Sometimes partners find that they must choose between getting well or staying married. Alternately, the willingness of one partner to leave the relationship may be the only factor that motivates the spouse to act differently. In either of these instances, genuine changes can be accomplished only through a therapeutic reworking of unconscious early attachment trauma. This may require individual treatment in addition to the conjoint sessions.
Where partners’ personality style falls into the most disturbed end of the spectrum, identified as borderline-narcissistic patterns, (Solomon, 2001), we are likely to find collusive relationships with others who have complementary defenses. Partners form unconscious love bonds that help them ward off painful or frightening emotions and may draw other family members into dysfunctional dynamics. They may have a variety of presenting issues, but the underlying dynamics are similar. These include faulty boundaries, intense separation anxiety, and stormy encounters with others. Relationships are marked by impaired attunement, and often physical and/or emotional abuse. In treatment of such people, we find a history of early attachment trauma, primitive dissociation, high somatization, a fragile self, and high resistance to change.

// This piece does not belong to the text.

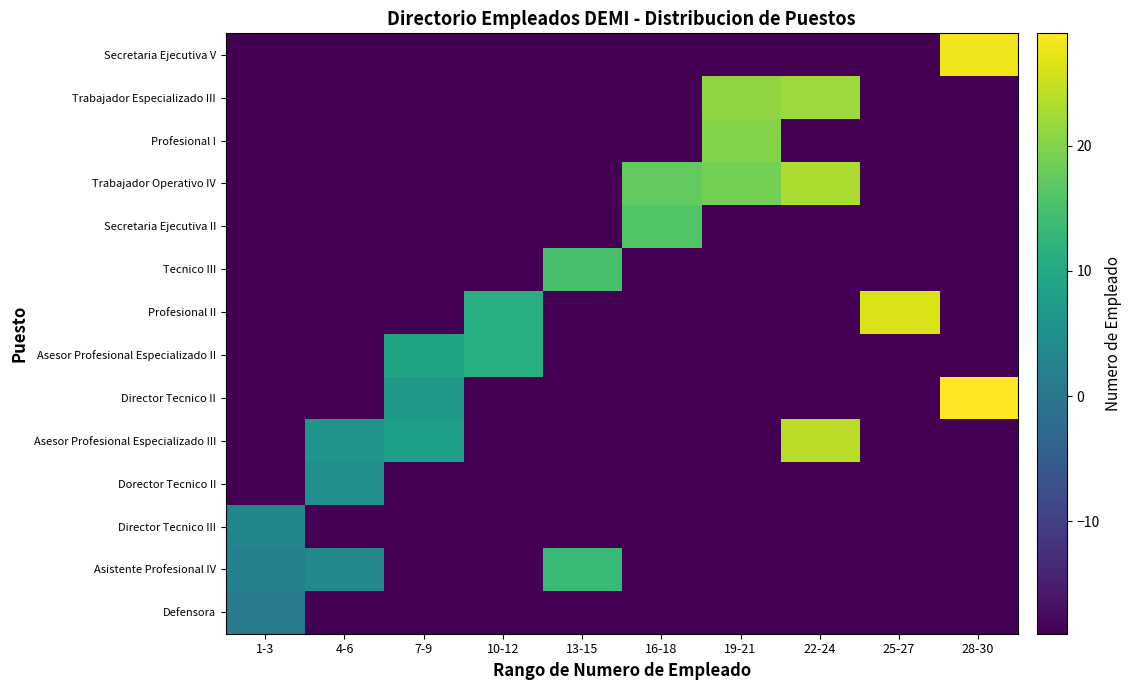

At which category is the sum across all series the highest?

22-24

When pathological disorders caused by very early attachment trauma of both partners are being played out in the couples’ relationship, the result can be a destructive deadlock. Change in one partner may mean the end of the marriage. The fear of separation and divorce may result in an attempt to undermine the emotional growth of the partner who has changed. Conjoint therapy rarely succeeds in changing the unconscious interactional pattern of such people. Their defenses are designed to protect the vulnerable selves of both. Therefore, unless methods are found to inspire couples’ movement past their resistance to confront the emotional demons, treatment efforts will be futile.

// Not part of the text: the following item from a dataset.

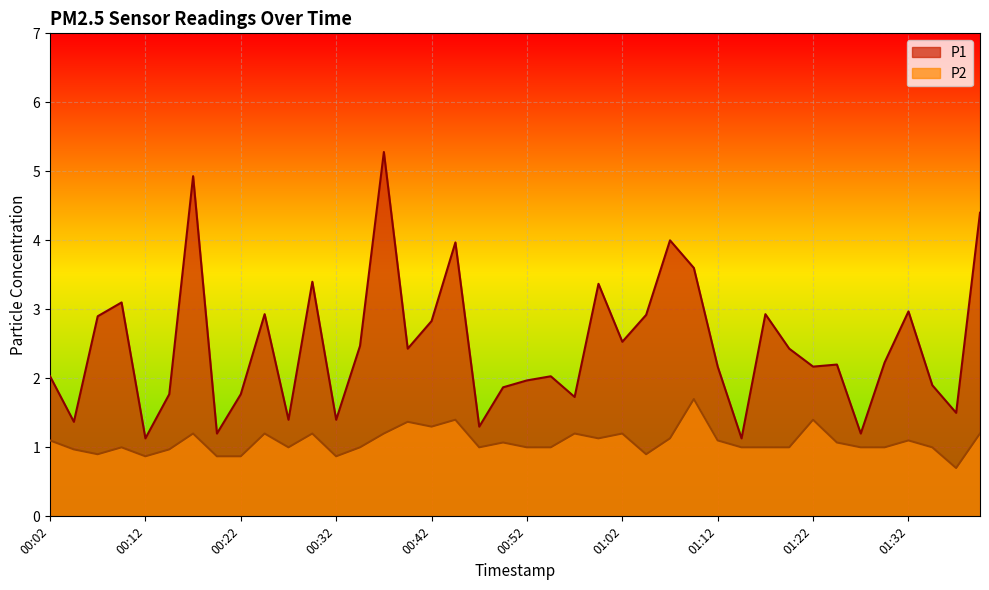

Which category has the highest value in the P1 series?

00:37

Generally, two people with a history of avoidant modes of relating are unlikely to maintain lasting bonds. Partners who find the behavior intolerable often decide to leave those with entrenched defenses, thus adding to relational distrust. Some very successful people who put their energy into business success to compensate for lack of relational success, maintain relationships in which both partners are unhappy, but choose not to terminate for reasons other than lack of emotional intimacy. The couples that are most likely to try to resolve and improve their emotional and sexual relationship are a combination of an avoidant and an ambivalent partnership. An example of this will be found in the case discussed later in this chapter.
The Effect of Reparative Experiences
New evidence (Main, 2002) indicates that reparative adult experiences enable those with attachment traumas to increase their ability to cope with stress and restore a sense of security. Healing through new relationships occurs frequently, and makes a person who has experienced trauma increase the ability to cope with stress and negative affect. Religious or 12-step experiences, therapeutic experiences, and intimate relationships all offer possibilities for repair.
Among promising new therapeutic models, Neborsky’s “Accelerated Analysis” (Personal communication) focuses on accessing unconscious emotions in the here-and-now between patient and therapist; then connecting with defensive maneuvers with attachment figures in the past. Fosha’s treatment model is based on a psychotherapist’s ability to resonate empathically with a patient’s body states and to empathically attune on an intuitive, nonverbal level. The goal is to bypass defenses and process core emotions (Fosha, 2000).